I’ve heard that Thomas once was dictating the texts of four separate books, simultaneously, as he walked around the room, to each of four secretaries set in the corners. But the most charming story about Thomas that I’ve heard shows his deep humility. His fellow Dominican students wanted to play a trick on him. All at once they shouted, as they were looking out of the window, “Thomas, look! A flying pig!” He came on over, and they roared with laughter.

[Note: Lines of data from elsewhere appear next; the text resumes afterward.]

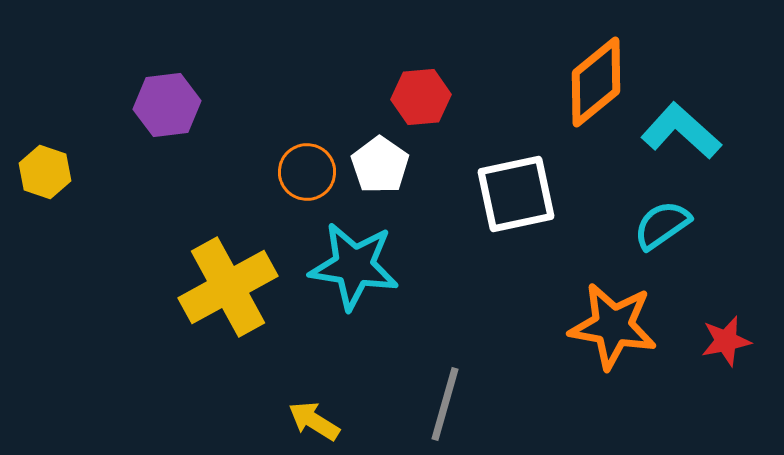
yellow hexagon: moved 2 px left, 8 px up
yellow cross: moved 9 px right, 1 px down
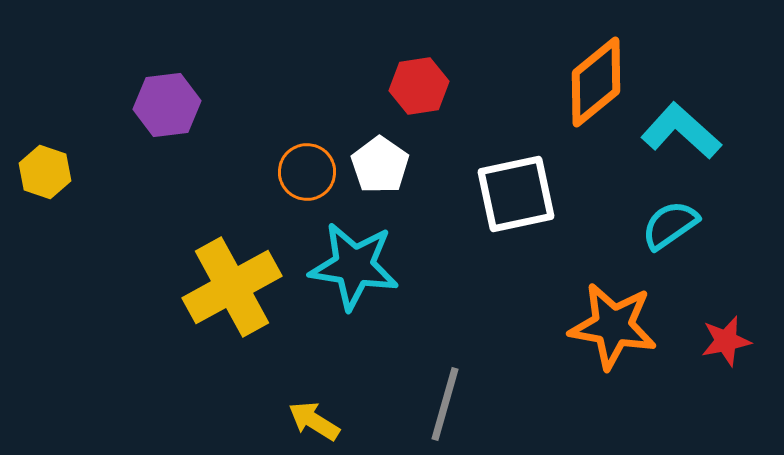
red hexagon: moved 2 px left, 11 px up; rotated 4 degrees counterclockwise
cyan semicircle: moved 8 px right
yellow cross: moved 4 px right
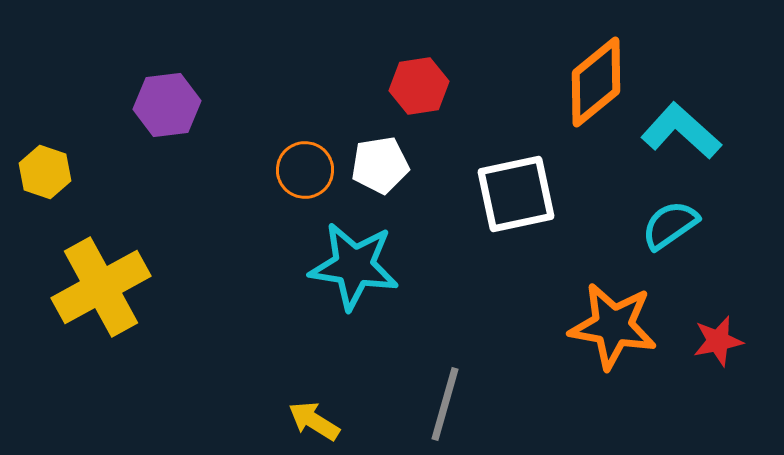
white pentagon: rotated 28 degrees clockwise
orange circle: moved 2 px left, 2 px up
yellow cross: moved 131 px left
red star: moved 8 px left
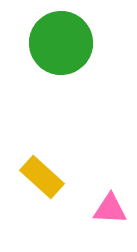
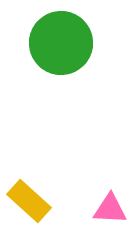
yellow rectangle: moved 13 px left, 24 px down
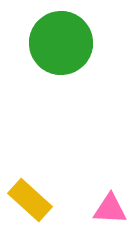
yellow rectangle: moved 1 px right, 1 px up
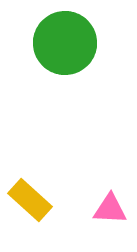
green circle: moved 4 px right
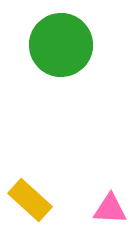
green circle: moved 4 px left, 2 px down
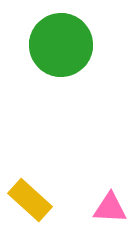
pink triangle: moved 1 px up
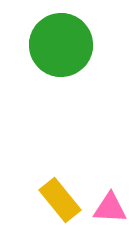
yellow rectangle: moved 30 px right; rotated 9 degrees clockwise
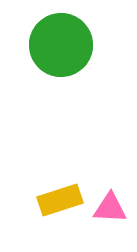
yellow rectangle: rotated 69 degrees counterclockwise
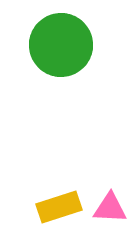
yellow rectangle: moved 1 px left, 7 px down
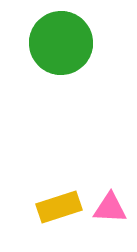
green circle: moved 2 px up
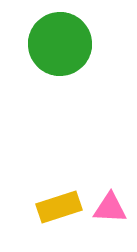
green circle: moved 1 px left, 1 px down
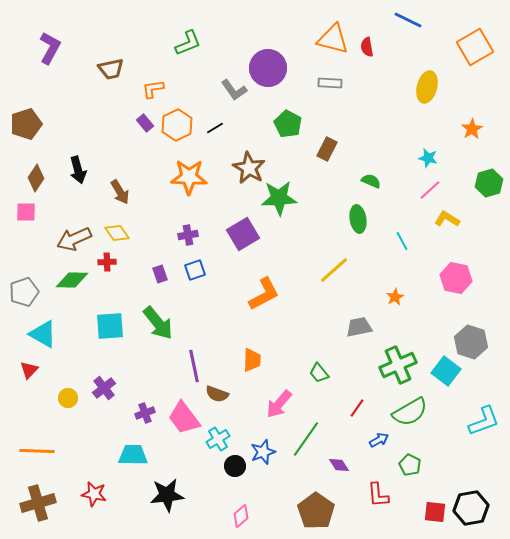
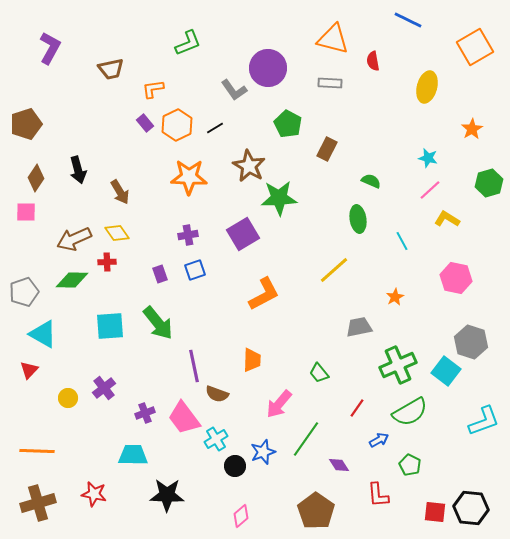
red semicircle at (367, 47): moved 6 px right, 14 px down
brown star at (249, 168): moved 2 px up
cyan cross at (218, 439): moved 2 px left
black star at (167, 495): rotated 8 degrees clockwise
black hexagon at (471, 508): rotated 16 degrees clockwise
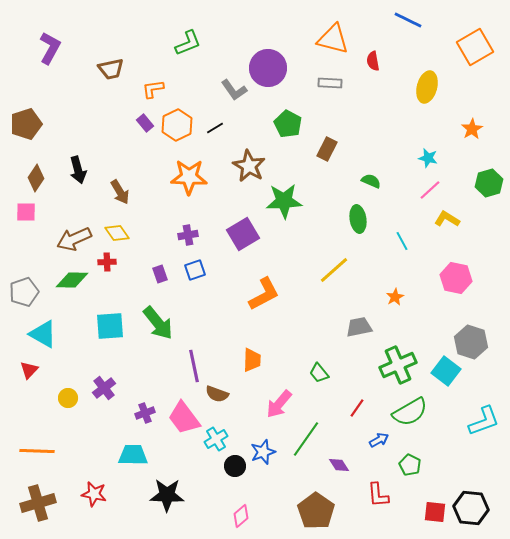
green star at (279, 198): moved 5 px right, 3 px down
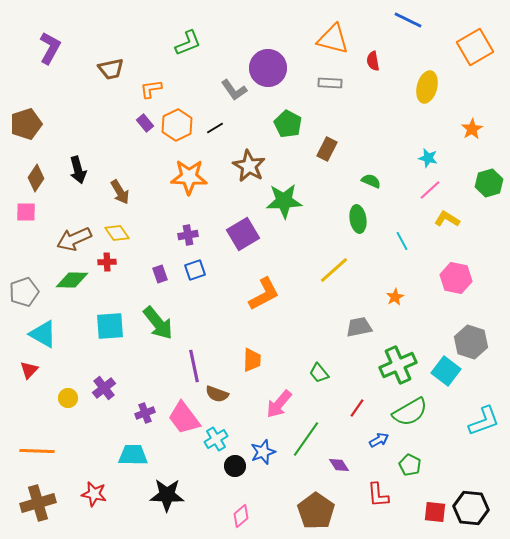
orange L-shape at (153, 89): moved 2 px left
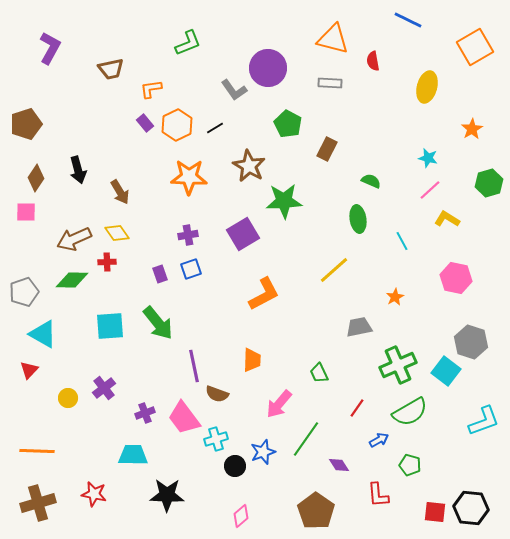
blue square at (195, 270): moved 4 px left, 1 px up
green trapezoid at (319, 373): rotated 15 degrees clockwise
cyan cross at (216, 439): rotated 15 degrees clockwise
green pentagon at (410, 465): rotated 10 degrees counterclockwise
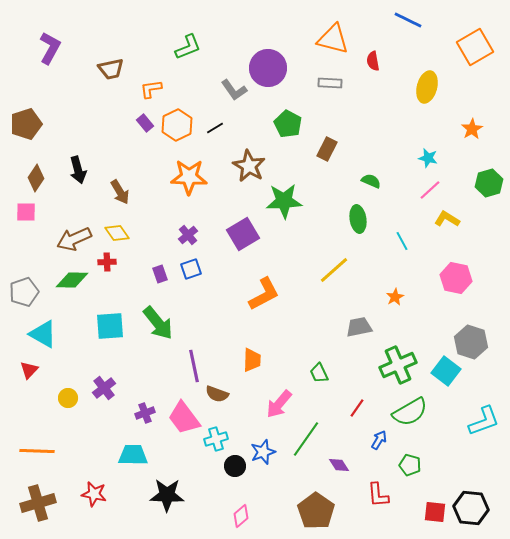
green L-shape at (188, 43): moved 4 px down
purple cross at (188, 235): rotated 30 degrees counterclockwise
blue arrow at (379, 440): rotated 30 degrees counterclockwise
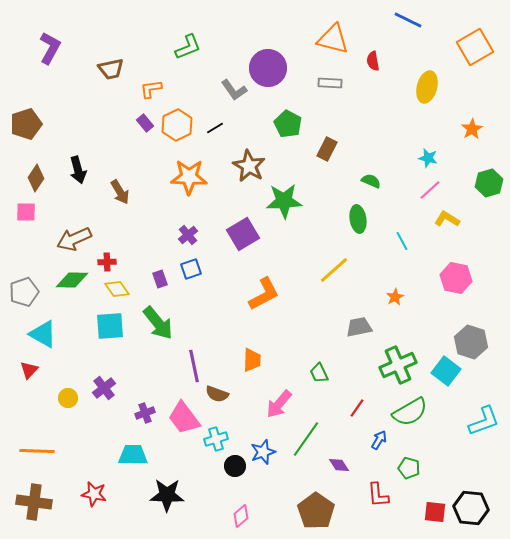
yellow diamond at (117, 233): moved 56 px down
purple rectangle at (160, 274): moved 5 px down
green pentagon at (410, 465): moved 1 px left, 3 px down
brown cross at (38, 503): moved 4 px left, 1 px up; rotated 24 degrees clockwise
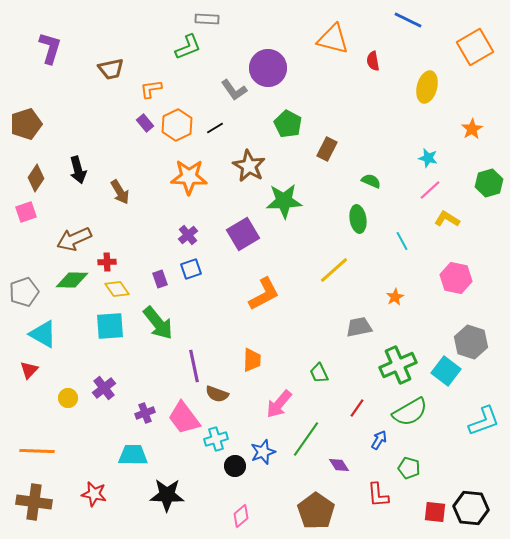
purple L-shape at (50, 48): rotated 12 degrees counterclockwise
gray rectangle at (330, 83): moved 123 px left, 64 px up
pink square at (26, 212): rotated 20 degrees counterclockwise
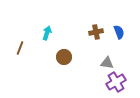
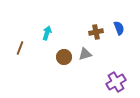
blue semicircle: moved 4 px up
gray triangle: moved 22 px left, 9 px up; rotated 24 degrees counterclockwise
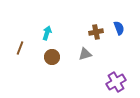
brown circle: moved 12 px left
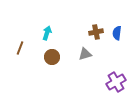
blue semicircle: moved 2 px left, 5 px down; rotated 152 degrees counterclockwise
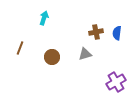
cyan arrow: moved 3 px left, 15 px up
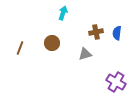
cyan arrow: moved 19 px right, 5 px up
brown circle: moved 14 px up
purple cross: rotated 30 degrees counterclockwise
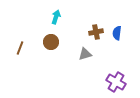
cyan arrow: moved 7 px left, 4 px down
brown circle: moved 1 px left, 1 px up
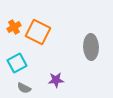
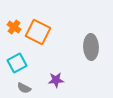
orange cross: rotated 24 degrees counterclockwise
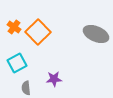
orange square: rotated 20 degrees clockwise
gray ellipse: moved 5 px right, 13 px up; rotated 65 degrees counterclockwise
purple star: moved 2 px left, 1 px up
gray semicircle: moved 2 px right; rotated 56 degrees clockwise
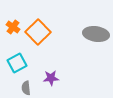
orange cross: moved 1 px left
gray ellipse: rotated 15 degrees counterclockwise
purple star: moved 3 px left, 1 px up
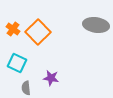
orange cross: moved 2 px down
gray ellipse: moved 9 px up
cyan square: rotated 36 degrees counterclockwise
purple star: rotated 14 degrees clockwise
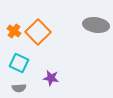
orange cross: moved 1 px right, 2 px down
cyan square: moved 2 px right
gray semicircle: moved 7 px left; rotated 88 degrees counterclockwise
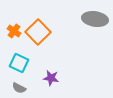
gray ellipse: moved 1 px left, 6 px up
gray semicircle: rotated 32 degrees clockwise
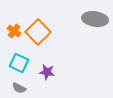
purple star: moved 4 px left, 6 px up
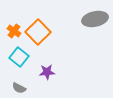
gray ellipse: rotated 20 degrees counterclockwise
cyan square: moved 6 px up; rotated 12 degrees clockwise
purple star: rotated 14 degrees counterclockwise
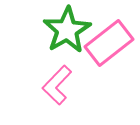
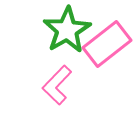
pink rectangle: moved 2 px left, 1 px down
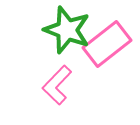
green star: rotated 21 degrees counterclockwise
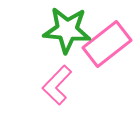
green star: rotated 15 degrees counterclockwise
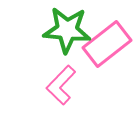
pink L-shape: moved 4 px right
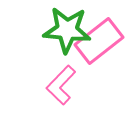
pink rectangle: moved 8 px left, 3 px up
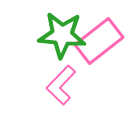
green star: moved 5 px left, 5 px down
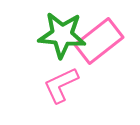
pink L-shape: rotated 21 degrees clockwise
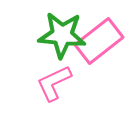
pink L-shape: moved 7 px left, 2 px up
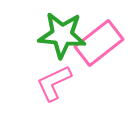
pink rectangle: moved 2 px down
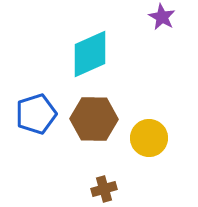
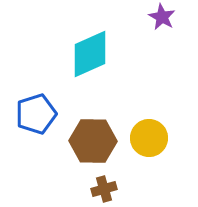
brown hexagon: moved 1 px left, 22 px down
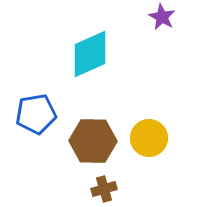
blue pentagon: rotated 9 degrees clockwise
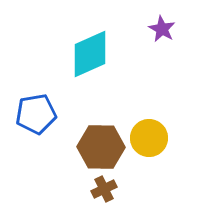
purple star: moved 12 px down
brown hexagon: moved 8 px right, 6 px down
brown cross: rotated 10 degrees counterclockwise
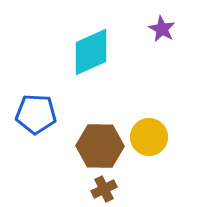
cyan diamond: moved 1 px right, 2 px up
blue pentagon: rotated 12 degrees clockwise
yellow circle: moved 1 px up
brown hexagon: moved 1 px left, 1 px up
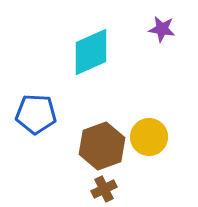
purple star: rotated 20 degrees counterclockwise
brown hexagon: moved 2 px right; rotated 21 degrees counterclockwise
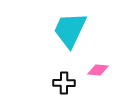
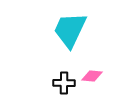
pink diamond: moved 6 px left, 6 px down
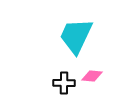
cyan trapezoid: moved 6 px right, 6 px down
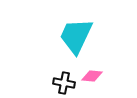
black cross: rotated 10 degrees clockwise
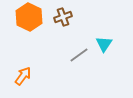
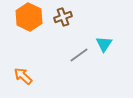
orange arrow: rotated 84 degrees counterclockwise
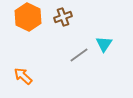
orange hexagon: moved 1 px left
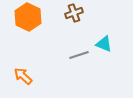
brown cross: moved 11 px right, 4 px up
cyan triangle: rotated 42 degrees counterclockwise
gray line: rotated 18 degrees clockwise
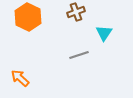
brown cross: moved 2 px right, 1 px up
cyan triangle: moved 11 px up; rotated 42 degrees clockwise
orange arrow: moved 3 px left, 2 px down
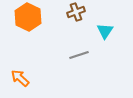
cyan triangle: moved 1 px right, 2 px up
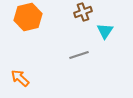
brown cross: moved 7 px right
orange hexagon: rotated 20 degrees clockwise
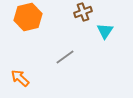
gray line: moved 14 px left, 2 px down; rotated 18 degrees counterclockwise
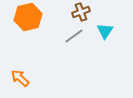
brown cross: moved 2 px left
gray line: moved 9 px right, 21 px up
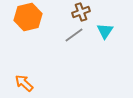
gray line: moved 1 px up
orange arrow: moved 4 px right, 5 px down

When they asked him why he came to look, he said, with a shrug, “I thought it was more likely that a pig could fly than that a Dominican would tell a lie.
So then, in 1264, when Thomas’s reputation was established all over Europe, Pope Urban IV asked him to compose the hymns for the office of the recently established feast of Corpus Christi — the Body of Christ. I don’t know about you, but I wouldn’t expect professors of philosophy or theology to be able to come up with brilliant poetry on request. Thomas did just that: in the hymns Pange, lingua (which ends with the two stanzas known by their first words, Tantum ergo), Verbum supernum (which ends with the two stanzas known by their first words, O Salutaris), the sequence Lauda, Sion, and Sacris solemniis, whose penultimate stanza, beginning with Panis angelicus, Franck set to music.
I’ll give the text below in Latin, followed by a literal translation in English prose. The words express the humility of God, if we may use that phrase without blame. That God should speak to us — that’s already an act of infinite descent. But that he should become our bread — no one could have imagined. Meanwhile, enjoy this heart-wringing rendition by Luciano Pavarotti and his father, singing together, as they had also done in church when the great one was only a boy.
Panis angelicus
fit panis hominum;
dat panis caelicus
figuris terminum.
O res mirabilis!
Manducat Dominum
pauper, servum, et humilis.
The Bread of angels becomes the bread of men; the Bread from heaven puts an end to mere images. What a wondrous thing! The poor man, the servant, and the lowly feed upon their Lord.Note: Paid subscribers have unlimited access on demand to our archive of over 1,000 posts; our most recent posts remain available to all for several weeks after each publication. We think of the archive as a little treasure trove, and we hope that our readers will revisit and share our posts with others as we continue our mission of reclaiming — one good thing at a time — the beautiful and the true!


PANIS ANGELICUS is among the most beautiful hymns ever written. Thank you for reminding us. Saint Thomas Aquinas, pray for us.
Pavarotti and his father! I have always loved hearing the former sing this hymn, and now there is a deeper dimension to appreciate. Thank you.